O desempenho da Bolsa de Valores do Brasil, com uma elevação de quase 9% em três dias, volta a entusiasmar a imprensa. Ao fechar na quarta-feira (6/5) acima dos 50 mil pontos, segundo analistas citados pela imprensa, o mercado brasileiro de ações dá uma demonstração de pujança como não se via havia muito tempo e apresenta sinais de estabilidade muito antes do que se esperava.
O bom momento da Bovespa, segundo os jornais, se deve em parte a circunstâncias externas, mais precisamente ao desempenho da bolsa Nasdaq e à recuperação do índice Dow Jones, dois dos mais acreditados indicadores de valorização das empresas de capital aberto. Outro fator apontado pela imprensa foi a divulgação de uma Pesquisa Nacional de Emprego dos Estados Unidos, produzida por uma empresa privada de análise macroeconômica, que circulou no início do movimento na Bolsa brasileira, indicando um corte na oferta de postos de trabalho significativamente menor do que o número esperado pelo mercado.
Também são apontados como elementos positivos a sucessão de dados sobre a economia brasileira e a percepção generalizada de que a chamada gripe suína não deverá produzir a hecatombe anunciada.
Bom senso
O saldo da entrada de recursos estrangeiros no mercado brasileiro de ações se mantém positivo em abril, pelo terceiro mês consecutivo neste ano, o que, na percepção geral, indica que a economia nacional segue inspirando confiança.
Um elemento de informação que pode escapar dos leitores menos atentos é o fato de que o movimento do mercado de ações no Brasil é produzido por investidores de perfil mais agressivo, que estão dispostos a correr maiores riscos porque precisam demonstrar que seguem sendo competitivos.
O otimismo é saudável, mas cautela ainda continha sendo uma medida de bom senso. Afinal, faz bem pouco tempo que o comportamento festivo da imprensa especializada conduziu milhões de investidores a correr riscos excessivos.
Falta sustentabilidade
A classificação do mercado brasileiro como destino preferencial de investidores internacionais pode estar indicando que o Brasil se consolida como referência, junto com a China e a Índia, mas o cenário ainda é nebuloso.
Trata-se de um fato interessante, mas que não representa o comportamento típico do mercado. O risco de momentos como esse é o de que a imprensa volte a se encantar com as valorizações súbitas da Bolsa, introduzindo no imaginário coletivo a interpretação de que a crise se desvaneceu.
A rigor, não houve grandes mudanças no sistema global de negócios e o alívio constatado não significa necessariamente que a economia está livre da crise.
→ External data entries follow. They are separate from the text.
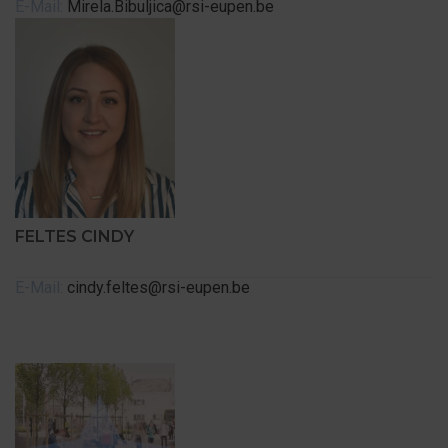
E-Mail:
Mirela.Bibuljica@rsi-eupen.be
FELTES CINDY
E-Mail:
cindy.feltes@rsi-eupen.be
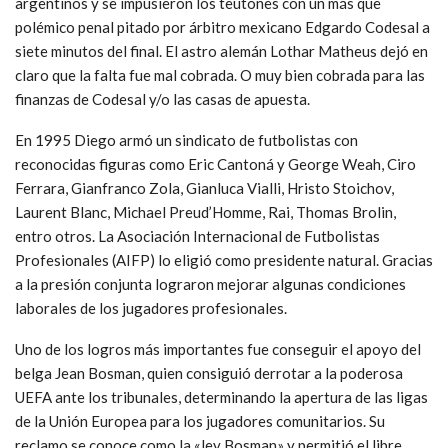
argentinos y se impusieron los teutones con un más que
polémico penal pitado por árbitro mexicano Edgardo Codesal a
siete minutos del final. El astro alemán Lothar Matheus dejó en
claro que la falta fue mal cobrada. O muy bien cobrada para las
finanzas de Codesal y/o las casas de apuesta.
En 1995 Diego armó un sindicato de futbolistas con
reconocidas figuras como Eric Cantoná y George Weah, Ciro
Ferrara, Gianfranco Zola, Gianluca Vialli, Hristo Stoichov,
Laurent Blanc, Michael Preud’Homme, Rai, Thomas Brolin,
entro otros. La Asociación Internacional de Futbolistas
Profesionales (AIFP) lo eligió como presidente natural. Gracias
a la presión conjunta lograron mejorar algunas condiciones
laborales de los jugadores profesionales.
Uno de los logros más importantes fue conseguir el apoyo del
belga Jean Bosman, quien consiguió derrotar a la poderosa
UEFA ante los tribunales, determinando la apertura de las ligas
de la Unión Europea para los jugadores comunitarios. Su
reclamo se conoce como la «ley Bosman» y permitió el libre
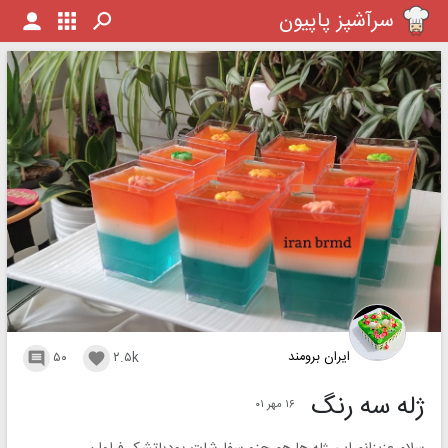
سرآشپز پاپیون
ایران برومند
۵۰
۲.۵k


ژله سه رنگ
۱۶ مهر ۰۱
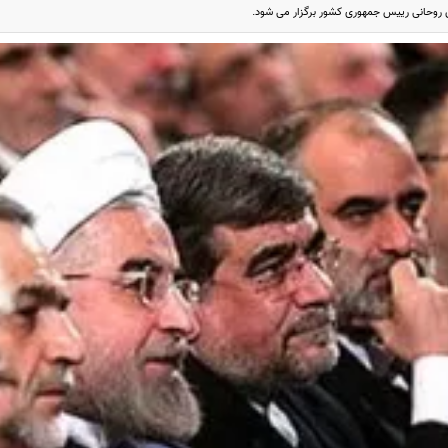
روحانی رییس جمهوری کشور برگزار می شود.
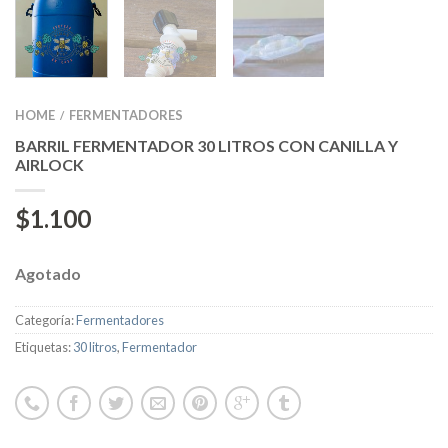
HOME
FERMENTADORES
/
BARRIL FERMENTADOR 30 LITROS CON CANILLA Y
AIRLOCK
$
1.100
Agotado
Categoría:
Fermentadores
Etiquetas:
30 litros
,
Fermentador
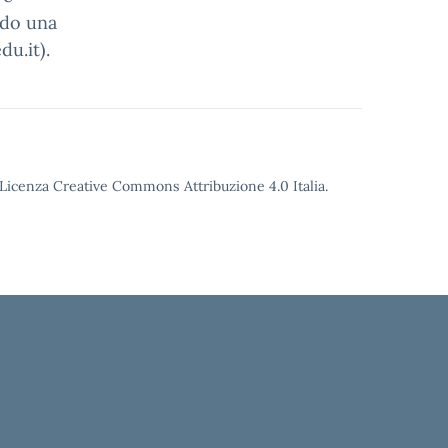
ndo una
du.it).
o Licenza Creative Commons Attribuzione 4.0 Italia.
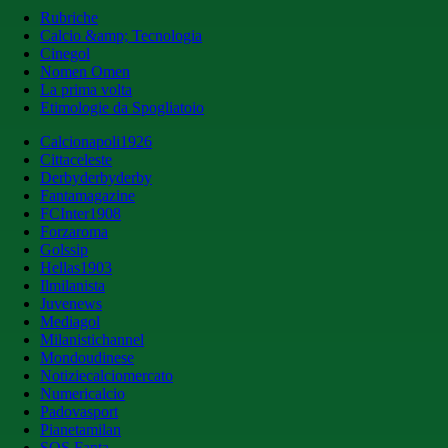
Rubriche
Calcio &amp; Tecnologia
Cinegol
Nomen Omen
La prima volta
Etimologie da Spogliatoio
Calcionapoli1926
Cittaceleste
Derbyderbyderby
Fantamagazine
FCInter1908
Forzaroma
Golssip
Hellas1903
Ilmilanista
Juvenews
Mediagol
Milanistichannel
Mondoudinese
Notiziecalciomercato
Numericalcio
Padovasport
Pianetamilan
SOS Fanta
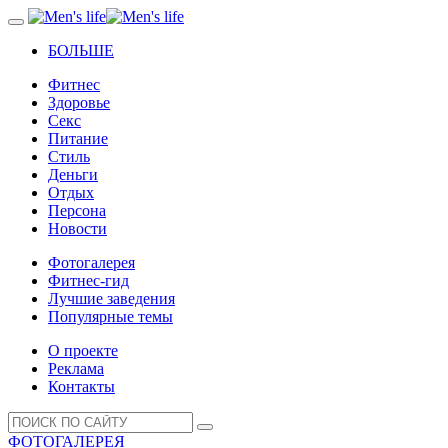
БОЛЬШЕ
Фитнес
Здоровье
Секс
Питание
Стиль
Деньги
Отдых
Персона
Новости
Фотогалерея
Фитнес-гид
Лучшие заведения
Популярные темы
О проекте
Реклама
Контакты
ФОТОГАЛЕРЕЯ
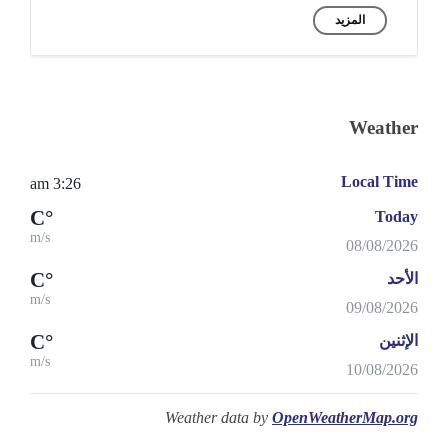
المزيد
Weather
Local Time
3:26 am
°C
Today
m/s
08/08/2026
°C
الأحد
m/s
09/08/2026
°C
الإثنين
m/s
10/08/2026
Weather data by
OpenWeatherMap.org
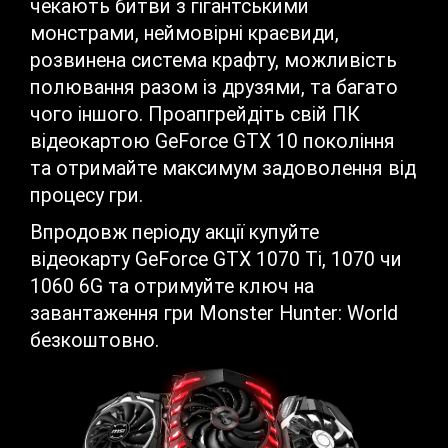
чекають битви з гігантськими
монстрами, неймовірні краєвиди,
розвинена система крафту, можливість
полювання разом із друзями, та багато
чого іншого. Проапгрейдіть свій ПК
відеокартою GeForce GTX 10 покоління
та отримайте максимум задоволення від
процесу гри.
Впродовж періоду акції купуйте
відеокарту GeForce GTX 1070 Ti, 1070 чи
1060 6G та отримуйте ключ на
завантаження гри Monster Hunter: World
безкоштовно.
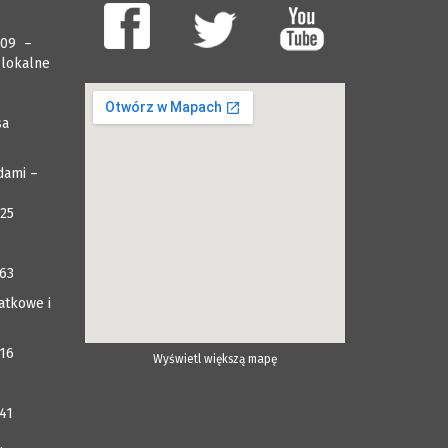
009 –
 lokalne
sa
dami –
025
063
atkowe i
116
Wyświetl większą mapę
41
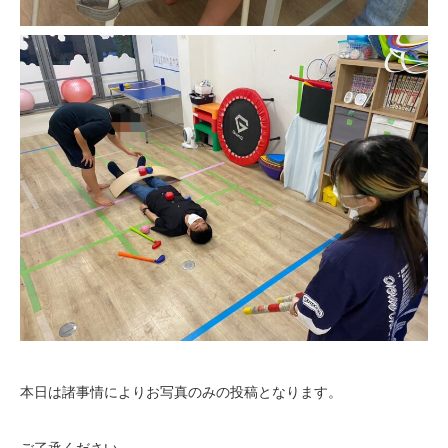
本日は諸事情によりお写真のみの投稿となります。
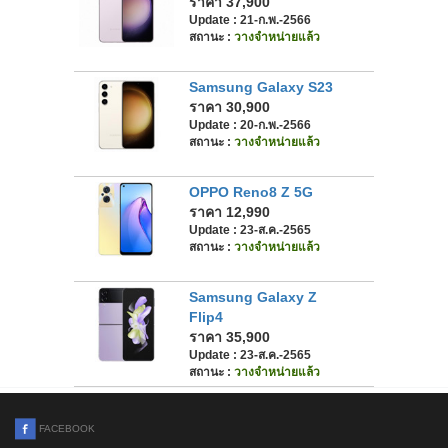
ราคา 37,900
Update : 21-ก.พ.-2566
สถานะ :
วางจำหน่ายแล้ว
Samsung Galaxy S23
ราคา 30,900
Update : 20-ก.พ.-2566
สถานะ :
วางจำหน่ายแล้ว
OPPO Reno8 Z 5G
ราคา 12,990
Update : 23-ส.ค.-2565
สถานะ :
วางจำหน่ายแล้ว
Samsung Galaxy Z
Flip4
ราคา 35,900
Update : 23-ส.ค.-2565
สถานะ :
วางจำหน่ายแล้ว
FACEBOOK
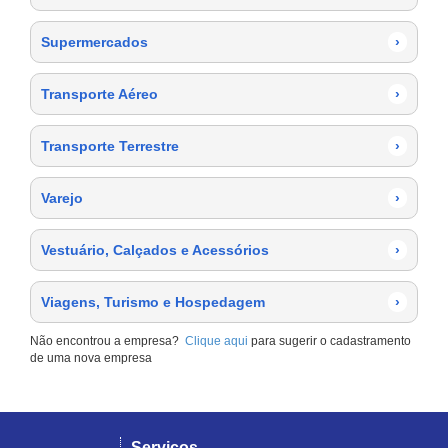
Supermercados
›
Transporte Aéreo
›
Transporte Terrestre
›
Varejo
›
Vestuário, Calçados e Acessórios
›
Viagens, Turismo e Hospedagem
›
Não encontrou a empresa?
Clique aqui
para sugerir o cadastramento
de uma nova empresa
Serviços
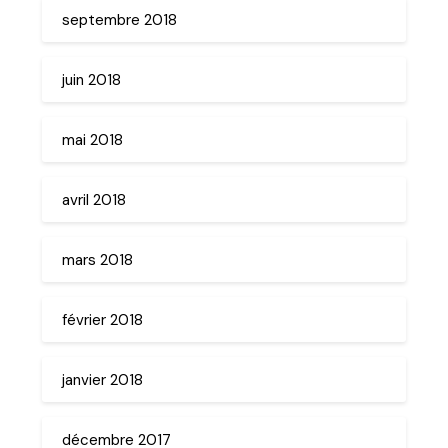
septembre 2018
juin 2018
mai 2018
avril 2018
mars 2018
février 2018
janvier 2018
décembre 2017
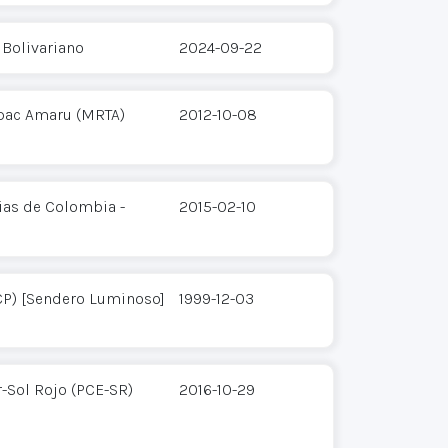
 Bolivariano
2024-09-22
pac Amaru (MRTA)
2012-10-08
ias de Colombia -
2015-02-10
CP) [Sendero Luminoso]
1999-12-03
-Sol Rojo (PCE-SR)
2016-10-29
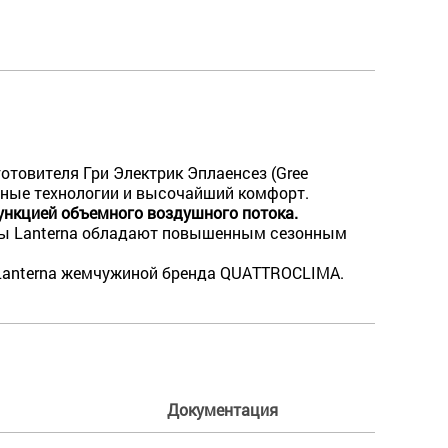
отовителя Гри Электрик Эплаенсез (Gree
енные технологии и высочайший комфорт.
ункцией объемного воздушного потока.
мы Lanterna обладают повышенным сезонным
 Lanterna жемчужиной бренда QUATTROCLIMA.
Документация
Aliás, nenhuma das medidas anunciadas até aqui pelo governo brasileiro como resposta à crise financeira internacional representa mudança significativa no modelo econômico adotado na última década.
Se produziram estabilidade e crescimento nesse período, e, aliadas a programas sociais, fizeram surgir uma nova classe média, essas medidas ainda estão longe de representar uma estratégia voltada para a sustentabilidade. Essencialmente, trata-se de produzir obras de grande porte capazes de movimentar a economia e abrir mão de receitas tributárias para estimular o consumo.
Interpretação correta
Em alguns aspectos, as regras e as práticas do jogo econômico têm deixado em segundo plano questões fundamentais do desenvolvimento sustentável, como a defesa do patrimônio ambiental. Da mesma forma, a questão social não se consolida com obras de emergência.
A consolidação da nova classe média exige investimentos pesados e eficientes em educação, mas esse tipo de inversão não costuma produzir efeitos de curto prazo no caso de crises econômicas.
Entre o pessimismo que dominava o noticiário até poucas semanas atrás e o otimismo baseado em soluços da Bolsa de Valores, a imprensa precisa encontrar um ponto de equilíbrio capaz de produzir confiança no público.
Essa confiança se constrói com a interpretação correta dos acontecimentos.